Rebellious filmmaking? Yes, insofar as Cholodenko’s warm, smart, audience-friendly, often very funny movie features two marvelous, famous actresses in full flower as lesbians — not to mention gay sex, straight sex, and flowing, lively conversation about sexuality, commitment, and organic, locally grown produce. But The Kids Are All Right also rebels by turning a very conventional family drama, traditionally structured, on its head with the ease the movie exhibits in its own skin. Cholodenko, a true indie filmmaker, has perfect pitch for the story she wants to tell, demonstrating that independence comes from within, not from outward structure. Incidentally, Focus Features picked this one up, and with such marvelous movie star performances, you’re going to be hearing a lot more about Cholodenko’s great movie this year.
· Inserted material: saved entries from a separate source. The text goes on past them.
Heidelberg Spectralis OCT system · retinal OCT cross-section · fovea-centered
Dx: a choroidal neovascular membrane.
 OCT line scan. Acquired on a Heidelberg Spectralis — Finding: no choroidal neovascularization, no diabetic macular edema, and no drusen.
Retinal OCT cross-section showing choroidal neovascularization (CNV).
And now to my favorite U.S. drama without any movie stars at all: Winter’s Bone, directed by Debra Granik from a screenplay she cowrote with Anne Rosellini and based on a novel by Daniel Woodrell, is set in the Ozarks, where a very different teenaged girl, played with star-making self-possession by Jennifer Lawrence (left), is stretched to her limits. She’s protective guardian of her young siblings and caregiver to her incapacitated mother while her own crystal-meth-making daddy has skipped bail, having put the family home up for bond. Poverty is familiar to this young lioness, but without a home, she knows the family will fall apart . And as she sets out to find her father, this stark, underplayed, regionally authentic drama becomes a Western, a tribal saga, a mythic tale. Granik (whose fine 2004 drama Down To the Bone provided a breakthrough role for Vera Farmiga) works with the kind of commitment to narrative truth and attention to regional authenticity that characterized the earliest movies in Sundance’s long and lively history. I have no doubt Winter’s Bone will be picked up soon, if it hasn’t already. But you’ll have to seek this one out, because it’s quiet, and serious, and bleak. Do: It’s also another wonderful Sundance discovery, glinting like the silver that used to be mined in these Utah mountains.

Update: Roadside Attractions has acquired North American rights to Winter’s Bone and will release it theatrically this summer.